Harris recalled that before she decided to quit her “safe job and radically pursue music,” she went to an Adoration Chapel to pray for guidance. She said, “I’d ask myself in prayer, ‘Tori, what are your heart’s deepest desires?’ I couldn’t think of a single answer of what I wanted to do or who I wanted to be. That was an instance where my heart was stony and I was unable to peer into it, and to know what God was placing on it. So I was crying in the Adoration Chapel and I said, ‘Jesus, please, in Your tender mercy, unveil a piece of my own heart to me so that I know what Your will for my life is.’”
Jesus responded to that humble petition, moving Harris toward pursuing a music career. A few months later, she was on a flight reading a poem by Sister Genevieve Glen, OSB, in Magnificat, which included the line “Hearts once stone, but now made flesh.” She realized that her own heart had been transformed, so she used that refrain in her song.
Transforming hearts is a part of Harris’s larger musical mission as well, especially when it comes to young people. She relishes her encounters with teens and the way they respond to her music both in-person at conferences and performances - and in emails and Facebook posts. She’s had a few experiences when a girl came up to her after an event and said, “I was here for a guy because I thought he was cute, but I experienced something here that was real and powerful and I want to know more of what that is.”
In an age when more and more young people describe themselves as “nones,” as following no particular religion, getting them interested in Christianity is vital. For Harris, there’s one common denominator: “What’s universal to all of them is the desire to be accepted and feel loved. When they have those two things, then they desire to search for what is true and what is right and what is wrong when it comes to their faith and when it comes to God.”
Harris realizes, though, that all she can do is plant seeds and leave it up to God to grow them over time.

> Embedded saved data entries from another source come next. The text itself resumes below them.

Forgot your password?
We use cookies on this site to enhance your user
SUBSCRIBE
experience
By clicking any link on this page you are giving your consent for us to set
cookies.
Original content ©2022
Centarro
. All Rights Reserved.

She said, “My mission as a musician is not directly to change hearts or souls because that’s impossible; only the Holy Spirit can do that. My mission as a musician is to cooperate and participate with the Holy Spirit, to facilitate an openness and receptivity to the Holy Spirit…My hope for the people who listen to ‘Sweet Dolor’ is that they pray - and that they get really serious with God and ask, ‘Lord, why did You make me? Why am I here? Reveal to me the desires of my heart, how You want me to serve the Kingdom.’ And my prayer is that they be filled with the courage and the conviction to recklessly step into whatever that is.”